▶ PROBLEM DETAILS
Whenever a line below holds the word "liver", copy that line.

▶ DATA IN THIS EXERCISE

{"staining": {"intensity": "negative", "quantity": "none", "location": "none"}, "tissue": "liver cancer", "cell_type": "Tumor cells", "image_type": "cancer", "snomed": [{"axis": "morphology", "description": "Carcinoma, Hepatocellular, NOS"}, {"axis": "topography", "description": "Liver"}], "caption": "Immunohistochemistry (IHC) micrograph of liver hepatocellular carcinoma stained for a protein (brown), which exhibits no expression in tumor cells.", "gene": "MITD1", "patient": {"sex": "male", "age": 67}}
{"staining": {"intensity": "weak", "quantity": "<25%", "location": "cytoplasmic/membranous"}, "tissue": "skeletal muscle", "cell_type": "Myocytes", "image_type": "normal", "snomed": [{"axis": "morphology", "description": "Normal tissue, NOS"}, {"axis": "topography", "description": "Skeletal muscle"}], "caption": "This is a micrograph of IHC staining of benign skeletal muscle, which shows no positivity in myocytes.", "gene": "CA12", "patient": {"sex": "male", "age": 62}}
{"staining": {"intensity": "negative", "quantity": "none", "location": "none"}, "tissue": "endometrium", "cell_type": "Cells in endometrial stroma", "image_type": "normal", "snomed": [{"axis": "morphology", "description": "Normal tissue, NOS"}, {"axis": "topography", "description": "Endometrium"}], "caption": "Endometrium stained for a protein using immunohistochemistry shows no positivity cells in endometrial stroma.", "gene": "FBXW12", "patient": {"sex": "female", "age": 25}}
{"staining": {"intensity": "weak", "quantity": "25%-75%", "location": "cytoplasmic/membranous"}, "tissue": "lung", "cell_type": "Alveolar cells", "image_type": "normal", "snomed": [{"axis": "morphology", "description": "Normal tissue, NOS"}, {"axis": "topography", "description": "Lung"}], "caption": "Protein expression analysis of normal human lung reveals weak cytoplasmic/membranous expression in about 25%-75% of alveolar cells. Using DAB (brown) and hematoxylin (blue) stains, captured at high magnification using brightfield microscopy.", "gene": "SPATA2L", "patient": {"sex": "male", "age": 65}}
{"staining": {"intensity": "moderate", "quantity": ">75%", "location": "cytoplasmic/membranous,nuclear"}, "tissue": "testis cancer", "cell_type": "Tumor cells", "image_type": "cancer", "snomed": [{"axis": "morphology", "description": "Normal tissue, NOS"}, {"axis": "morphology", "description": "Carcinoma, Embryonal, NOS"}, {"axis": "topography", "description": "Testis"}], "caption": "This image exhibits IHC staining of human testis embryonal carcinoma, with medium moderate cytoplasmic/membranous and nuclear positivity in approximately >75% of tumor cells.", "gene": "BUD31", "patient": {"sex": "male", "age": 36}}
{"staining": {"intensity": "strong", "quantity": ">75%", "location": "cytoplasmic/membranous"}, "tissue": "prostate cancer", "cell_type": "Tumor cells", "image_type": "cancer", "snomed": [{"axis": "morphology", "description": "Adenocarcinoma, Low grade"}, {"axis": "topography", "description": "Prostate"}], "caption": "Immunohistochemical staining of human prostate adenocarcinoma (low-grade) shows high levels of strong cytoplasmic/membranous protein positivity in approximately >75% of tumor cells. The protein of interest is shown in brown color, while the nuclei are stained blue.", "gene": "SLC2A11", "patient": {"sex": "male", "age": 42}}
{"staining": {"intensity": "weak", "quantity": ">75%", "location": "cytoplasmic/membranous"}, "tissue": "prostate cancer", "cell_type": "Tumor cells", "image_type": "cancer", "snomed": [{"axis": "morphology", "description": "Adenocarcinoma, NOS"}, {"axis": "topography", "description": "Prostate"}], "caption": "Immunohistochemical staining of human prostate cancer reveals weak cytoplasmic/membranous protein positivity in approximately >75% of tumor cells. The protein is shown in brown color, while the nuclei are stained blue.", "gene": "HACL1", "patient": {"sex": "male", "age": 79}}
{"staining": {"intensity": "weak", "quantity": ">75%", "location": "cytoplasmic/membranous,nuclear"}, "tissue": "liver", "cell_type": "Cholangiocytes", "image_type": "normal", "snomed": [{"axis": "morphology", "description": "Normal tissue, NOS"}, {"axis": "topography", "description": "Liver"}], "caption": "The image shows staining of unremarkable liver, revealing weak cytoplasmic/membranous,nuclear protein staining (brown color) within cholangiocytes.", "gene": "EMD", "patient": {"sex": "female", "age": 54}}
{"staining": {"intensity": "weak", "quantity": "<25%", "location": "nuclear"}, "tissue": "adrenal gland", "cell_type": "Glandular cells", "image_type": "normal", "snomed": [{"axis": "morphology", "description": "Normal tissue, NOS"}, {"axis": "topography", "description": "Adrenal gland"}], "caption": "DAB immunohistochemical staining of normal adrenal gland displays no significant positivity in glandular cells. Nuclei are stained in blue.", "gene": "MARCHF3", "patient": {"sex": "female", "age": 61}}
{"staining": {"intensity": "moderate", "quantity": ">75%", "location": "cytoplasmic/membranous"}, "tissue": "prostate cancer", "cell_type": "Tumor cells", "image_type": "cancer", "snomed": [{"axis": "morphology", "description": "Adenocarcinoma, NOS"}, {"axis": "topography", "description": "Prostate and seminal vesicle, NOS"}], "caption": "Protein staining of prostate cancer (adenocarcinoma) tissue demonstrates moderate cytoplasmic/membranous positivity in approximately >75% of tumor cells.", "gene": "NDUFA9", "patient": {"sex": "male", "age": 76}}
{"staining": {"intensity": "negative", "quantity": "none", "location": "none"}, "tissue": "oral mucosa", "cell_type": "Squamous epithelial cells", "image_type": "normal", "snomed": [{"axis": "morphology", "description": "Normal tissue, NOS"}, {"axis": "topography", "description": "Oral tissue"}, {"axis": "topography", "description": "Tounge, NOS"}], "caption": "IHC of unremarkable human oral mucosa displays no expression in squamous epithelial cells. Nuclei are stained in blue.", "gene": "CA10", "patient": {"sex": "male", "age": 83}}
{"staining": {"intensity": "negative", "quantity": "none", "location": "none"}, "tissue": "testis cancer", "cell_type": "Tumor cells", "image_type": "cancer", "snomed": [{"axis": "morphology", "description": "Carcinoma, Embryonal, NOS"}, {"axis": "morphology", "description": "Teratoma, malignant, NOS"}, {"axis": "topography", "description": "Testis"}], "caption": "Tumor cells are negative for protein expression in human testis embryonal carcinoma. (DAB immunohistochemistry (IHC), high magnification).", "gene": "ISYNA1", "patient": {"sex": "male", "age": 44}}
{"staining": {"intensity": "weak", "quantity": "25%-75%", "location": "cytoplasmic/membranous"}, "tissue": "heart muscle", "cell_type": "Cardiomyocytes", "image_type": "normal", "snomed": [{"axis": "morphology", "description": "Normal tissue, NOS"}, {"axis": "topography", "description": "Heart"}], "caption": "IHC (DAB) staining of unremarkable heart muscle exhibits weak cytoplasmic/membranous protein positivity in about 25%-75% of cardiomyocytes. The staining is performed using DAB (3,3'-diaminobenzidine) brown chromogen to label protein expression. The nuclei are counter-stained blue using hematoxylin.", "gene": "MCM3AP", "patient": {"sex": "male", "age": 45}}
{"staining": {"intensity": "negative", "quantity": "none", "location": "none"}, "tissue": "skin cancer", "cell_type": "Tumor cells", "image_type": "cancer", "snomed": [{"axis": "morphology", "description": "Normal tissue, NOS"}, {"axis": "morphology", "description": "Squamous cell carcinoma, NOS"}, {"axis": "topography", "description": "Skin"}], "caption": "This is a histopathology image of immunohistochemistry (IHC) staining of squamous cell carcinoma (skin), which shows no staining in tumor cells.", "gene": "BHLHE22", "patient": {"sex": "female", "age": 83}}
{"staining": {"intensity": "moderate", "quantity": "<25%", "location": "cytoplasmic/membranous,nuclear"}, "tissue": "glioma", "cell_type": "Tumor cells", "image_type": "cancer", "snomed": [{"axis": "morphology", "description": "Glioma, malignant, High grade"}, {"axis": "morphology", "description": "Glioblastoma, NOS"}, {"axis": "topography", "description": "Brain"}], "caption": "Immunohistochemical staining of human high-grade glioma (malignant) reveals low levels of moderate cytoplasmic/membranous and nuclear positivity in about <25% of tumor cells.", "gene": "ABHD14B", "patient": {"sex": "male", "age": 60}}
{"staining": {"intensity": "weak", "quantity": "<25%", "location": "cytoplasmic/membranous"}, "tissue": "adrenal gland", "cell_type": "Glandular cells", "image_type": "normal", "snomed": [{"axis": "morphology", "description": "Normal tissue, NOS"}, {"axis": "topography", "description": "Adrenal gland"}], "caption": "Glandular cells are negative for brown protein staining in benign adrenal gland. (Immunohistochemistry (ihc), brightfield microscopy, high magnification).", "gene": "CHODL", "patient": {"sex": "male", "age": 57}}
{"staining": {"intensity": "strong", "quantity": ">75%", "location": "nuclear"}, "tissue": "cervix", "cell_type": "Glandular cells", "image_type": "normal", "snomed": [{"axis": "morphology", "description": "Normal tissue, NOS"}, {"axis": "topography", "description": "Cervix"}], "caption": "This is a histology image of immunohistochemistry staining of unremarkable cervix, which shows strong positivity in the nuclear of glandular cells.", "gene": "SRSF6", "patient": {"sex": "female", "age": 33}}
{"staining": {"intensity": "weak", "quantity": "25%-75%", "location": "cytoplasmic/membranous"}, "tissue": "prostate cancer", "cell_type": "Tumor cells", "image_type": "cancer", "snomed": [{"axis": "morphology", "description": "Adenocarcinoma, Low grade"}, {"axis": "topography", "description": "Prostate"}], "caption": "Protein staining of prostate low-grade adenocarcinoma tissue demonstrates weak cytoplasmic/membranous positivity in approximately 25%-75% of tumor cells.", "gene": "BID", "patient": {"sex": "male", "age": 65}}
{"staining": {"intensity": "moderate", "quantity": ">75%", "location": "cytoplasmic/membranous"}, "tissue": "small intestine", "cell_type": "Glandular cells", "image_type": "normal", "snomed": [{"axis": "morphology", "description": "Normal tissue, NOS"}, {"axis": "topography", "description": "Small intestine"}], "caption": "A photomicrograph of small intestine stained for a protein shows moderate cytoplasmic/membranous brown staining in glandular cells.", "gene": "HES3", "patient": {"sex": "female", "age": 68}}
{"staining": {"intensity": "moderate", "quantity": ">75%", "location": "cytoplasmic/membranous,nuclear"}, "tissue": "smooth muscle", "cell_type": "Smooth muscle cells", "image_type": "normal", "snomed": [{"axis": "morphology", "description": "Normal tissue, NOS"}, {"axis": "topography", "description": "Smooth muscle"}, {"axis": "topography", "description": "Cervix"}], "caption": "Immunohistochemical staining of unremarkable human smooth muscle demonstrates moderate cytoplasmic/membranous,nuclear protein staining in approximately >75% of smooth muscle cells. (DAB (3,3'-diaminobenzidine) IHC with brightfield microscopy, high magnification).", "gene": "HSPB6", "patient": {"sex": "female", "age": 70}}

▶ OUTPUT FOR THIS EXERCISE
{"staining": {"intensity": "negative", "quantity": "none", "location": "none"}, "tissue": "liver cancer", "cell_type": "Tumor cells", "image_type": "cancer", "snomed": [{"axis": "morphology", "description": "Carcinoma, Hepatocellular, NOS"}, {"axis": "topography", "description": "Liver"}], "caption": "Immunohistochemistry (IHC) micrograph of liver hepatocellular carcinoma stained for a protein (brown), which exhibits no expression in tumor cells.", "gene": "MITD1", "patient": {"sex": "male", "age": 67}}
{"staining": {"intensity": "weak", "quantity": ">75%", "location": "cytoplasmic/membranous,nuclear"}, "tissue": "liver", "cell_type": "Cholangiocytes", "image_type": "normal", "snomed": [{"axis": "morphology", "description": "Normal tissue, NOS"}, {"axis": "topography", "description": "Liver"}], "caption": "The image shows staining of unremarkable liver, revealing weak cytoplasmic/membranous,nuclear protein staining (brown color) within cholangiocytes.", "gene": "EMD", "patient": {"sex": "female", "age": 54}}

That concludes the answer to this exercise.